Many factors accompany an event planner’s salary. A planner's areas of expertise such as weddings or business events, in addition to experience in those areas, can also play a part in annual income.
Experience as an event planner is gained only by organising and executing events. All knowledge is gained through hands-on, on-the-job training. A college degree is recommended and often preferred, but is not a requirement. A track record of several years of successful events is much more important.
Event planners can be as involved or as uninvolved as clients would like but are typically responsible for the initial concept of the idea all the way to the clean-up after the event. Many begin planning events 12 months or more in advance, while others are hired for “day of” services meaning being responsible for an event on the day it occurs. Event planning services typically include event design and production including rentals like linens, tables, chairs and glassware, invitations and mailings, catering organisation with menus and seating arrangements, venue selection, booking the musicians and coordinating any hotel or accommodations needed by guests.
Event planners often specialise in a particular area of either corporate or social events. Corporate planners’ focus may include marketing campaigns, internal events for employees, seminars and conferences or celebrations for the company. Social events include weddings, significant parties such as Sweet Sixteen parties, debutante balls or anniversary festivities.
Cost of living is a determining factor on an event planner’s salary.

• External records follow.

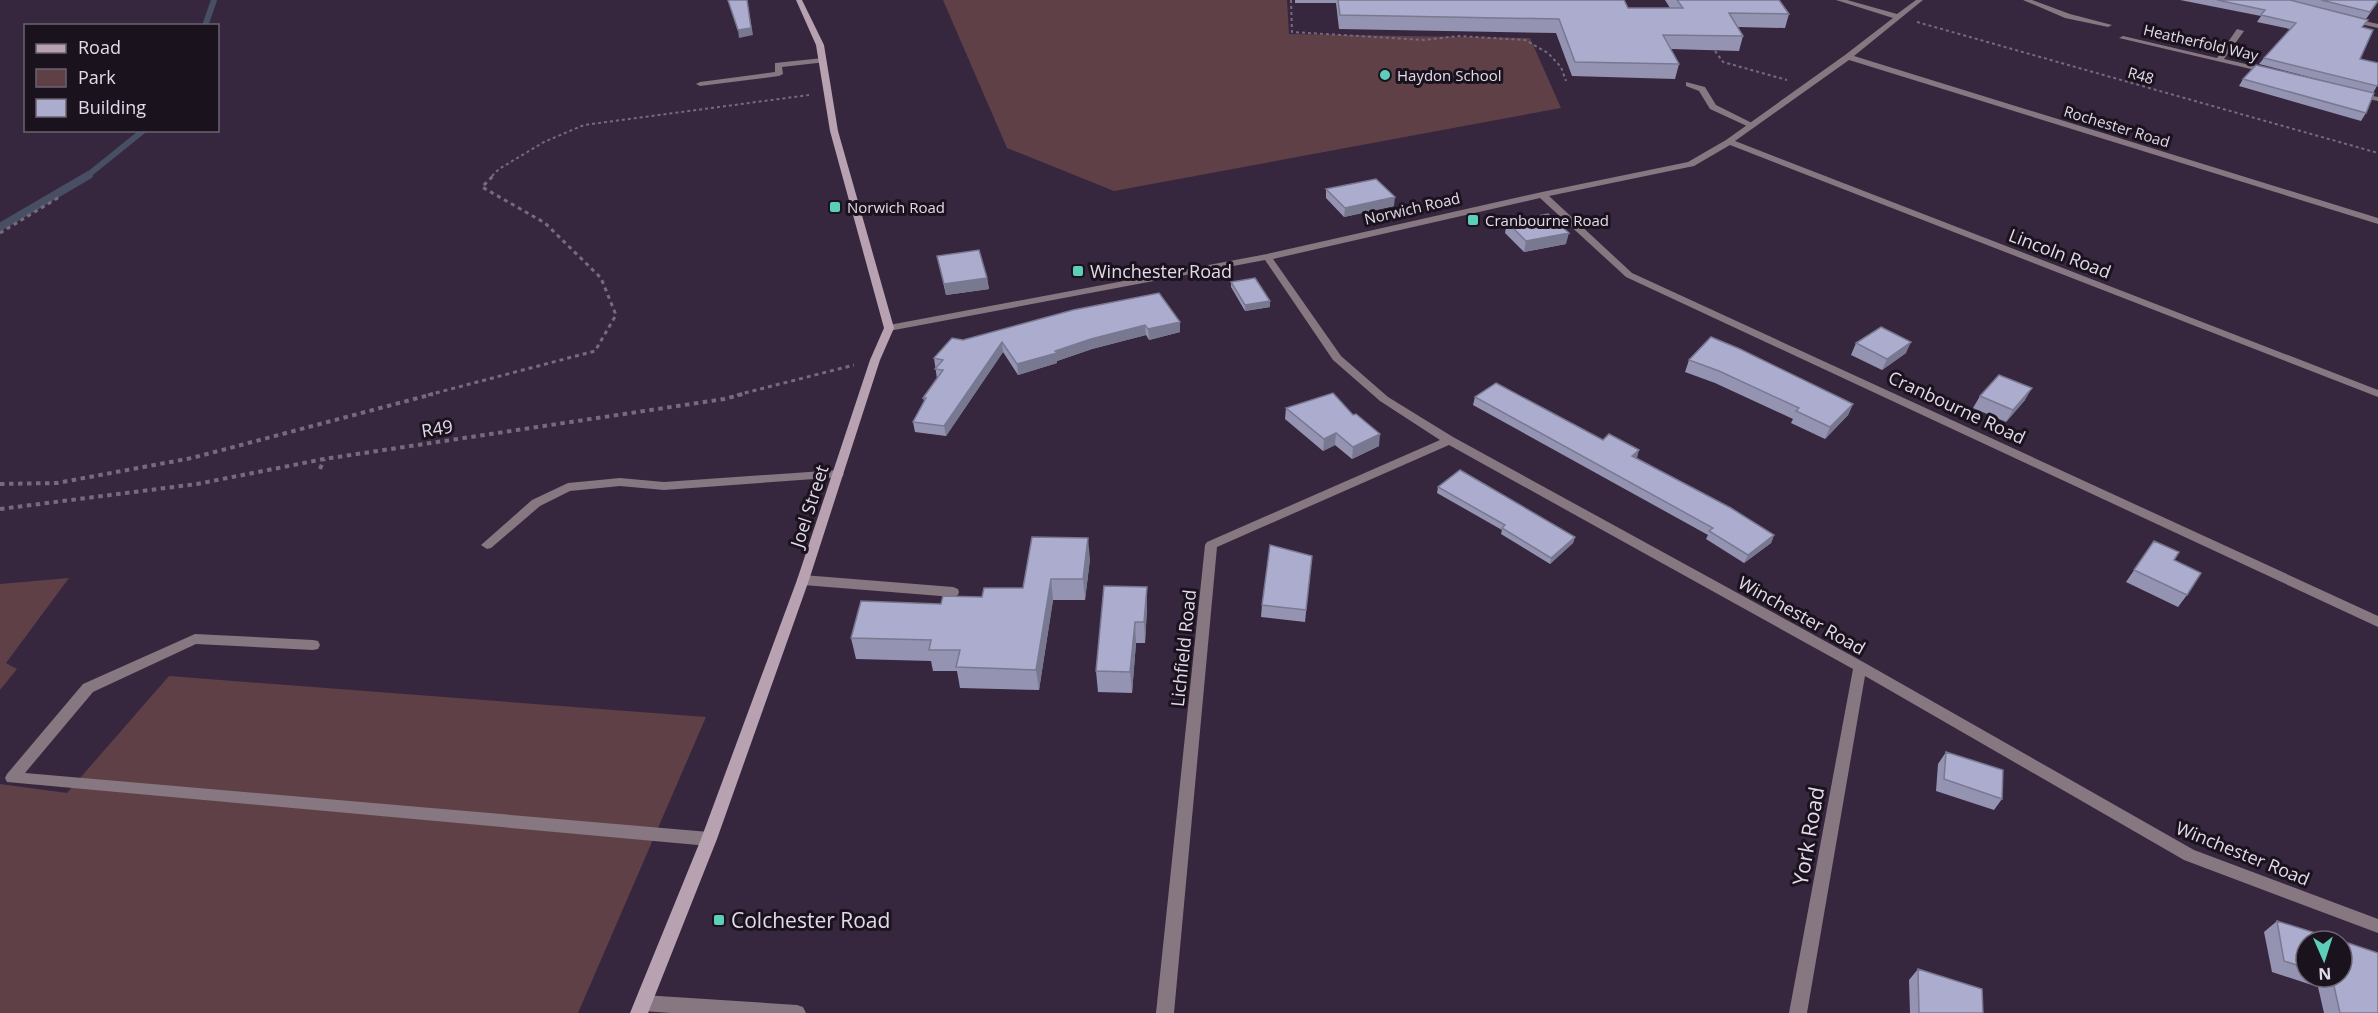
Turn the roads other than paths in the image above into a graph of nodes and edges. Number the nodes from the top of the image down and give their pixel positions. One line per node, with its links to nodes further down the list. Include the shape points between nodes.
1 (800, 0): 13 (main road, via 820,45)
2 (1839, 0): 6 (street)
3 (1920, 0): 6 (street, Norwich Road)
4 (2026, 0): 7 (street, via 2068,16)
5 (2337, 16): 8 (street)
6 (1899, 17): 11 (street, Norwich Road)
7 (2108, 25)
8 (2378, 26)
9 (2240, 31): 12 (street)
10 (2123, 38): 12 (street, Heatherfold Way)
11 (1848, 57): 19 (street, Norwich Road); 22 (street, Rochester Road)
12 (2220, 59): 14 (street, Heatherfold Way)
13 (822, 60): 15 (street, via 778,65 779,74); 24 (main road, via 834,131)
14 (2275, 73)
15 (700, 84)
16 (1689, 84): 19 (street, via 1702,89 1713,108)
17 (2349, 92): 18 (street)
18 (2378, 99)
19 (1752, 125): 20 (street, Norwich Road)
20 (1729, 142): 21 (street, Norwich Road, via 1691,164); 25 (street, Lincoln Road)
21 (1542, 195): 23 (street, Norwich Road); 31 (street, Cranbourne Road, via 1629,275)
22 (2378, 221)
23 (1267, 257): 24 (street, Norwich Road); 26 (street, Winchester Road, via 1337,358 1384,399)
24 (889, 328): 27 (main road, Joel Street)
25 (2378, 394)
26 (1449, 440): 34 (street, Winchester Road); 39 (street, Lichfield Road, via 1211,545)
27 (838, 474): 28 (street, via 664,486 620,482 568,487 536,503); 29 (main road, Joel Street)
28 (487, 545)
29 (804, 580): 30 (street); 35 (main road, Joel Street)
30 (953, 592)
31 (2376, 622): 32 (street)
32 (2378, 635)
33 (313, 645): 35 (street, via 195,639 88,688 12,778)
34 (1860, 667): 36 (street, Winchester Road, via 2188,855); 40 (street, York Road)
35 (709, 839): 37 (main road, Joel Street)
36 (2378, 926)
37 (641, 1008): 38 (street)
38 (797, 1013)
39 (1165, 1013)
40 (1798, 1013)

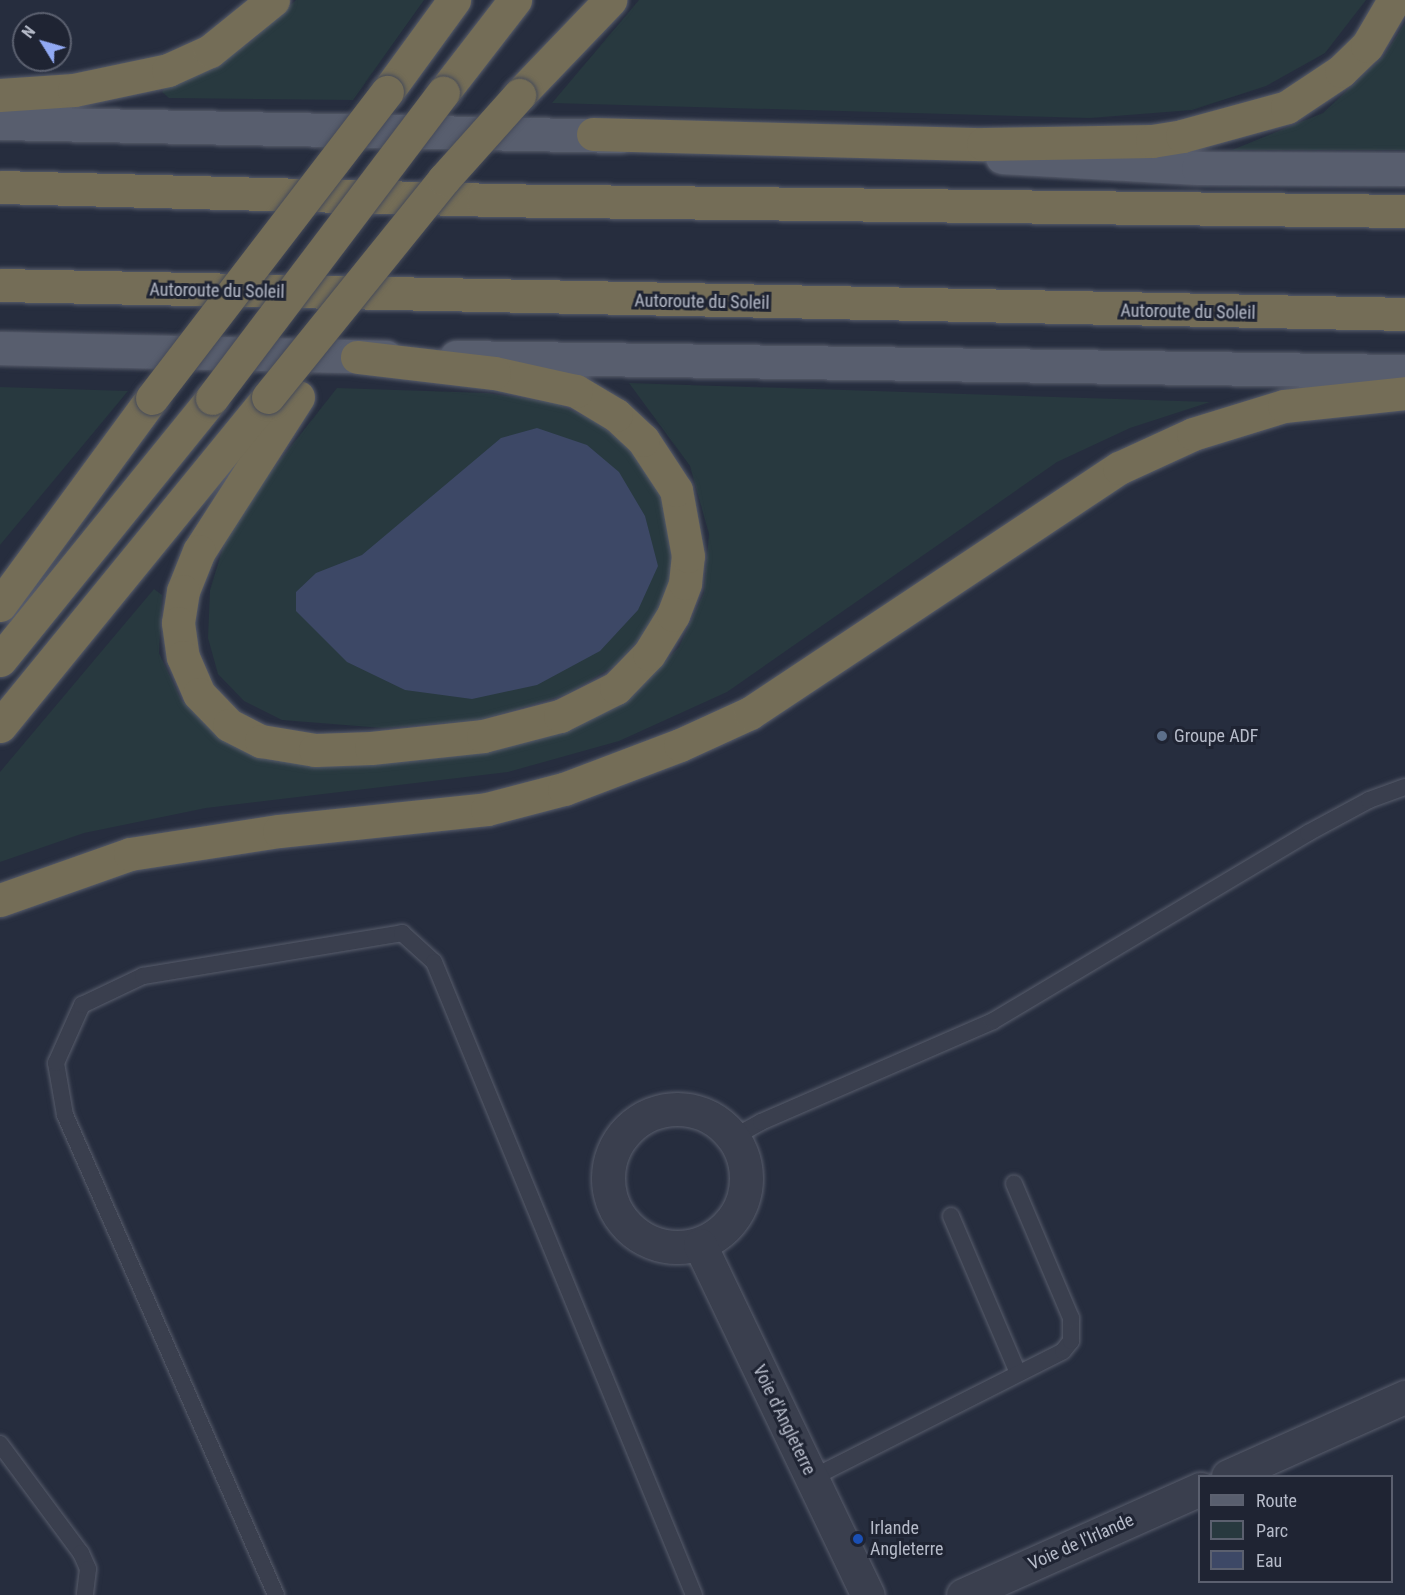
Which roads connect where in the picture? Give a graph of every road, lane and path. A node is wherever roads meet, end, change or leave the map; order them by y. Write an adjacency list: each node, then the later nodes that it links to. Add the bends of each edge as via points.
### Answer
1 (273, 0): 7 (highway, via 210,51 168,70 74,90)
2 (454, 0): 21 (highway, bridge)
3 (515, 0): 24 (highway, bridge, via 212,398)
4 (578, 0): 8 (highway)
5 (610, 0): 8 (highway)
6 (1394, 0): 10 (highway, via 1367,46 1341,71 1287,106 1182,136 1152,141 982,144)
7 (0, 95)
8 (511, 95): 20 (highway, bridge, via 381,257)
9 (0, 123): 10 (main road)
10 (593, 134): 11 (main road, via 1198,168)
11 (1405, 169)
12 (0, 188): 13 (highway, via 483,200)
13 (1405, 211)
14 (0, 285): 15 (highway, Autoroute du Soleil)
15 (1405, 314)
16 (0, 348): 17 (main road)
17 (357, 357): 18 (main road); 20 (highway, via 494,373 576,391 616,415 661,464 682,510 688,556 685,584 673,615 650,654 616,688 560,716 483,736 371,748 315,750 261,741 229,725 199,694 183,657 178,623 183,591 199,551)
18 (1405, 371)
19 (1405, 393): 27 (highway, via 1284,406 1193,434 1119,468 750,713 680,745 564,789 487,809 279,831 130,854)
20 (283, 397): 25 (highway)
21 (152, 398): 22 (highway); 23 (highway)
22 (0, 574)
23 (0, 605)
24 (0, 660)
25 (0, 726)
26 (1405, 787): 28 (lane, via 1369,800 1308,833 993,1021)
27 (0, 900)
28 (734, 1137): 31 (street, via 745,1163 746,1187 739,1210 726,1227); 31 (street, via 717,1120 695,1111 665,1109 642,1118 613,1151 608,1174 611,1198 628,1227 647,1241 670,1247)
29 (1014, 1184): 32 (lane, via 1074,1332 1063,1351)
30 (951, 1216): 32 (lane)
31 (700, 1245): 36 (street, Voie d'Angleterre)
32 (1018, 1373): 36 (lane)
33 (1405, 1397): 35 (street)
34 (0, 1444): 38 (lane, via 81,1553 88,1569)
35 (1230, 1475)
36 (812, 1478): 41 (street, Voie d'Angleterre)
37 (1198, 1490): 42 (street, Voie de l'Irlande)
38 (85, 1595)
39 (276, 1595): 40 (lane, via 65,1115 56,1063 82,1005 143,975 402,933 434,962)
40 (694, 1595)
41 (868, 1595)
42 (963, 1595)

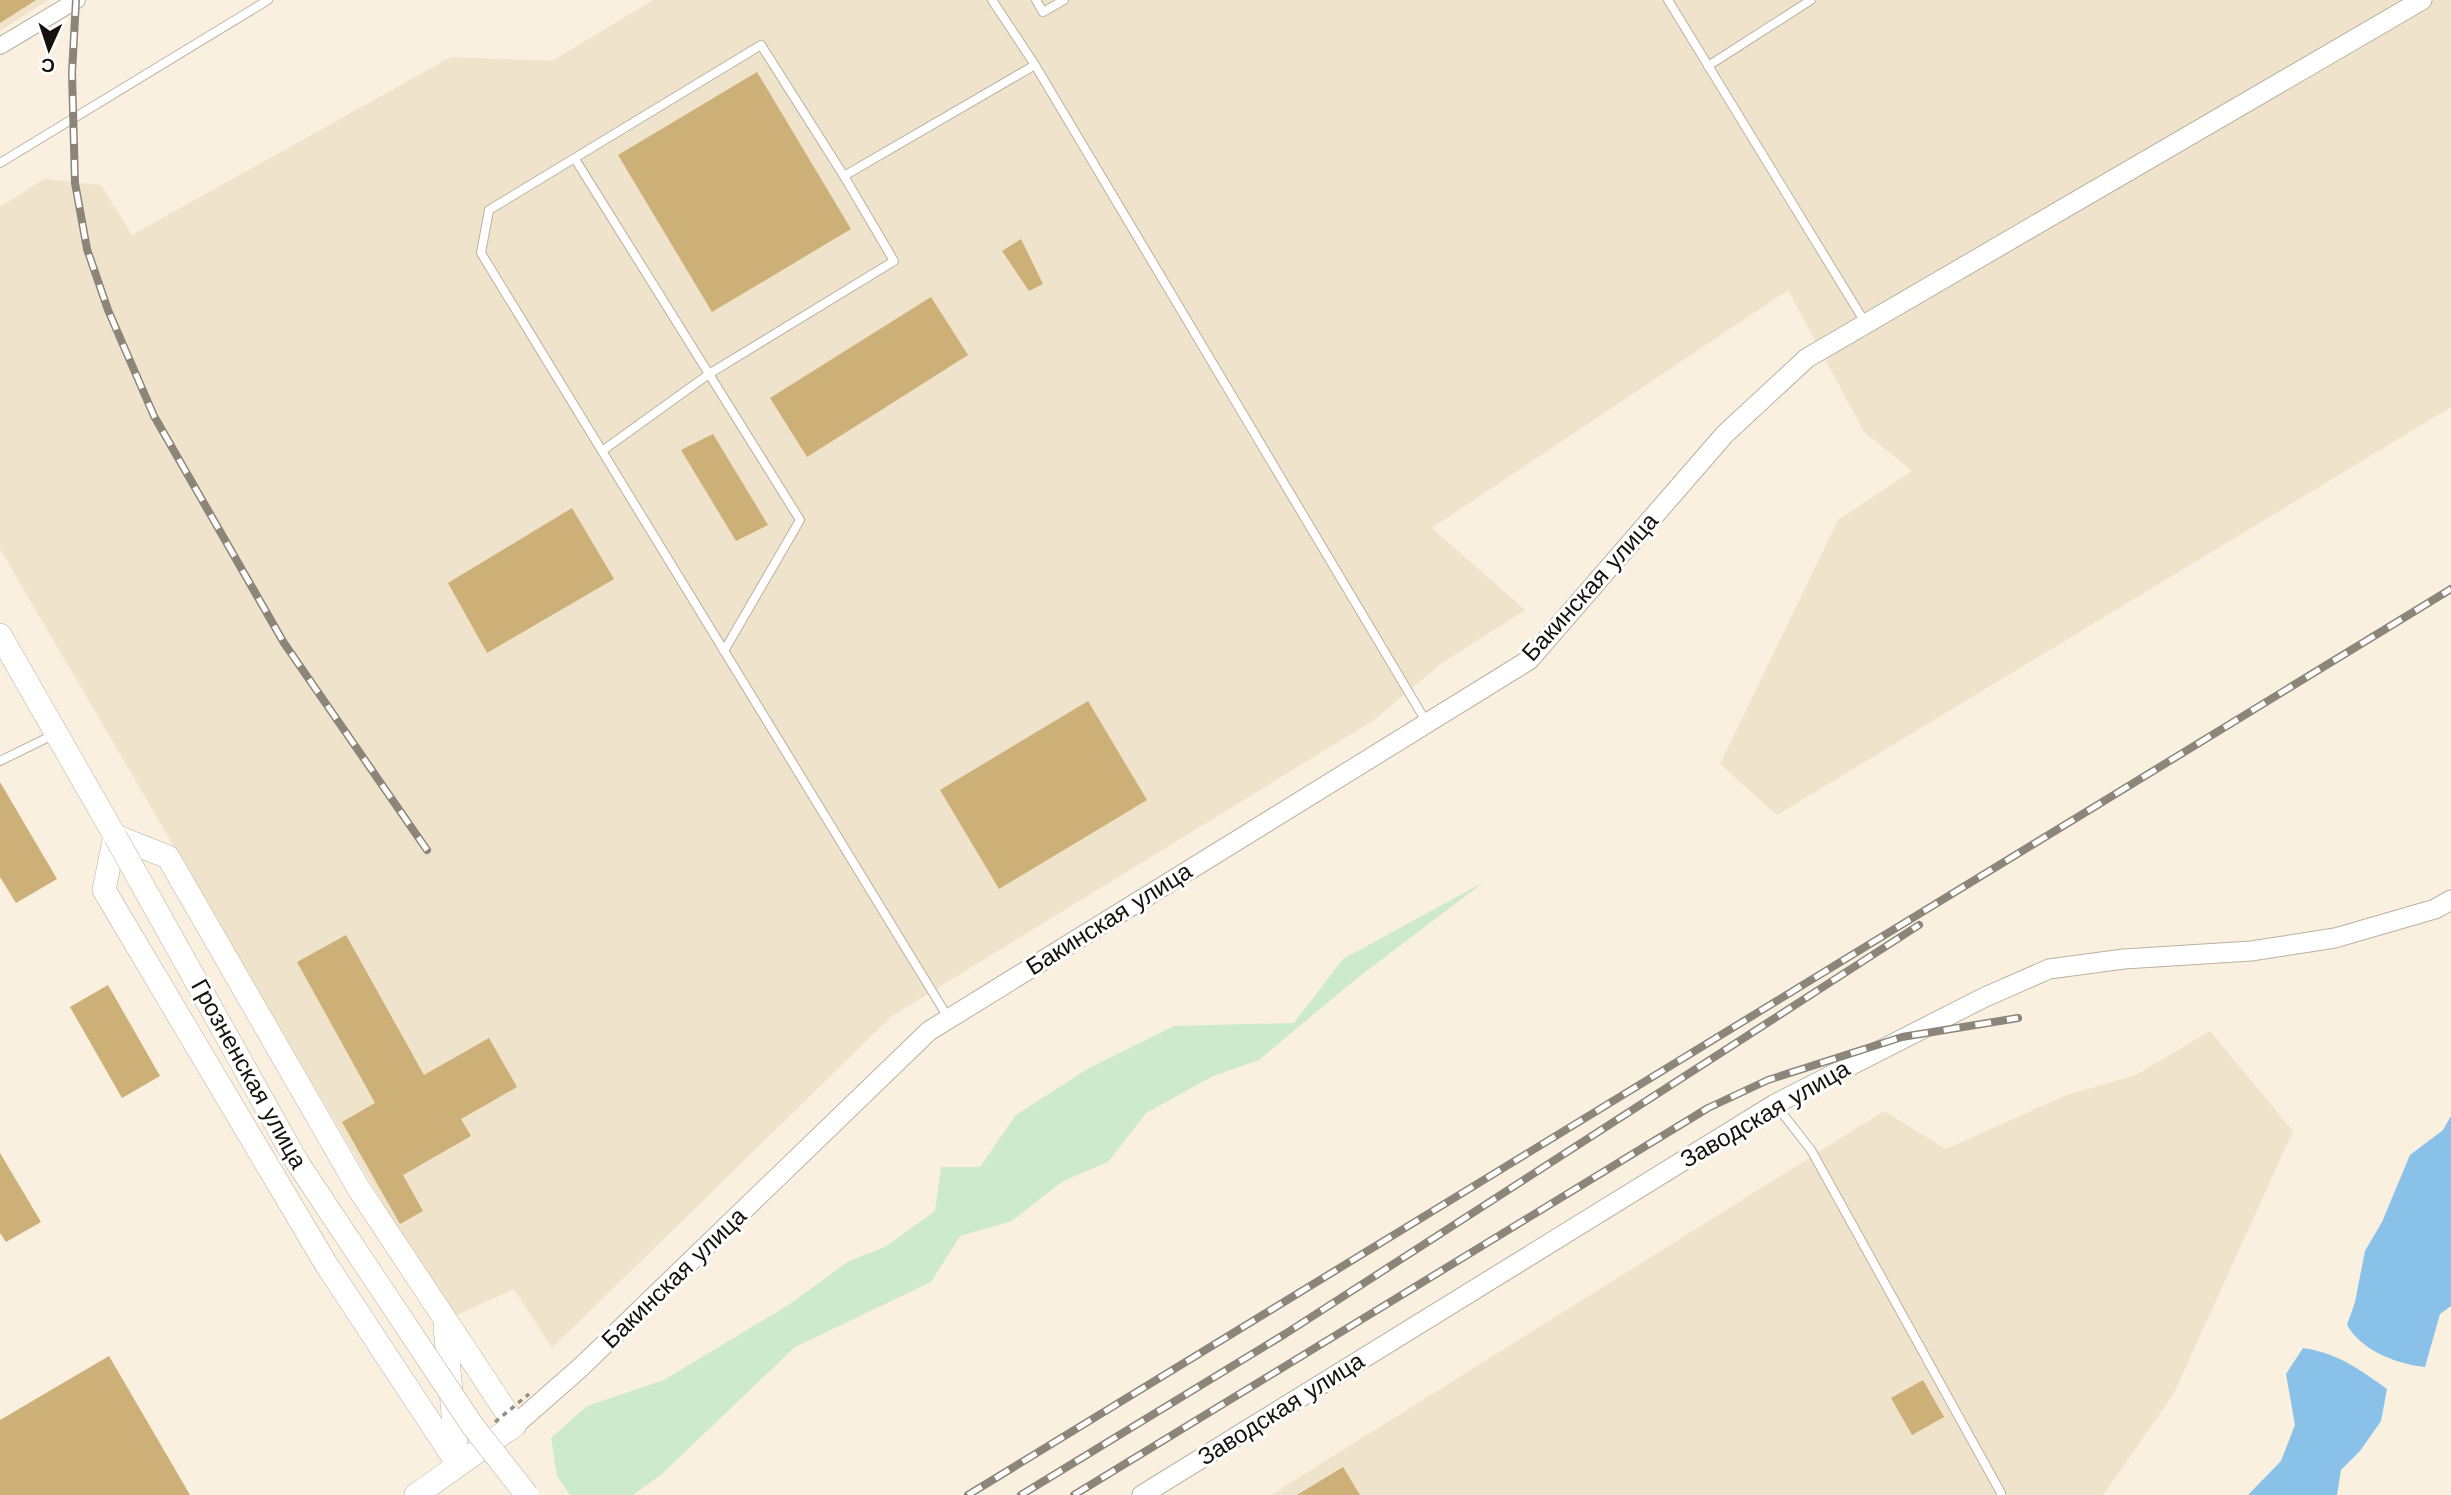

The Professional Convention Management Association’s annual survey revealed that salary ranges varied in not only cities and states but by national regions as well. An event manager in the North region averages £35,750, in the South, one averages £37,700, central and west coast event managers make £36,400 and £37,050 respectively. The director and vice-president salaries range as well from £48,750 - £56,550 per year, to £53,950 - £81,250 for those in a higher position.
If employed by a company, event planners can be offered benefits such as commissions, health care insurance, social security and retirement plans. Self-employed planners can make these arrangements as well through outside providers. Other benefits include planning and participating in amazing events and parties, gaining extensive knowledge of a wide array of services within a particular industry and meeting a variety of people.